Job Description
The Infrastructure Architect at Group 42 designs and improves scalable infrastructure for advanced AI platforms and enterprise operations. The role requires system architects to create cloud and on-premises systems together with networking and storage solutions that fulfill security needs while delivering operational availability and peak performance. The system architects work with engineering teams and DevOps teams and product teams to develop solutions which support AI training and inference and large-scale data processing.
Job ID: 2299
Date Posted: NA
Expiration Date: NA
Apply: Click Here
Main Duties
- Architect and optimize infrastructure for AI platforms, ensuring scalability, security, and high performance across cloud and on-premises environments.

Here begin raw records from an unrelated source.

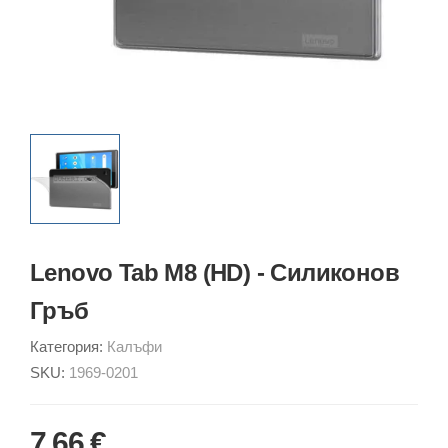
Lenovo Tab M8 (HD) - Силиконов
Гръб
Категория:
Калъфи
SKU:
1969-0201
7.66 €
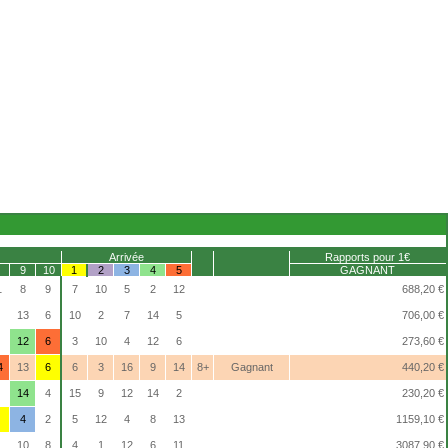
Arrivée
Rapports pour 1€
9
10
1
2
3
4
5
GAGNANT
1
8
9
7
10
5
2
12
688,20 €
13
6
10
2
7
14
5
706,00 €
12
6
3
10
4
12
6
273,60 €
4
13
6
6
3
16
9
14
8+
Gagnant
440,20 €
14
4
15
9
12
14
2
230,20 €
4
2
5
12
4
8
13
1159,10 €
10
8
4
1
12
6
11
3087,90 €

- Design high availability and disaster recovery solutions to maintain resilience of mission-critical AI systems.
- Collaborate with engineering, DevOps, and product teams to enhance infrastructure for AI/ML workloads, networking, and storage.
- Implement automation and Infrastructure as Code (IaC) using tools like Terraform, Ansible, and Kubernetes for streamlined deployment and management.
- Evaluate and integrate emerging technologies to improve cloud efficiency, storage, networking, and overall infrastructure capabilities.
Essential Qualifications
- 12 years of experience which should include work in infrastructure architecture and cloud platforms and systems engineering for large-scale mission-critical systems.
- Demonstrated expertise with AWS, Azure and GCP through work on AI/ML projects which needed both scalability and resilience.
- Advanced expertise regarding cloud computing and networking and storage systems and IaC tools including Terraform and Ansible and CloudFormation.
- Expertise in using Docker and Kubernetes to deploy and manage AI/ML workloads.
- Knowledge of networking protocols and VPNs and firewalls and security best practices which apply to both hybrid and cloud environments.
Preferred Qualifications
- Distributed storage systems work together with high-performance computing systems that enable AI and machine learning applications.
- Developed expertise in creating disaster recovery plans and business continuity strategies which include designing systems for maintaining continuous operations.
- Collaborate with DevOps engineers and software developers and security personnel to achieve infrastructure objectives.
- AI-powered orchestration tools and autonomous systems to optimize business processes while maintaining security requirements.
- Understands current trends and upcoming infrastructure technologies which help develop advanced AI systems.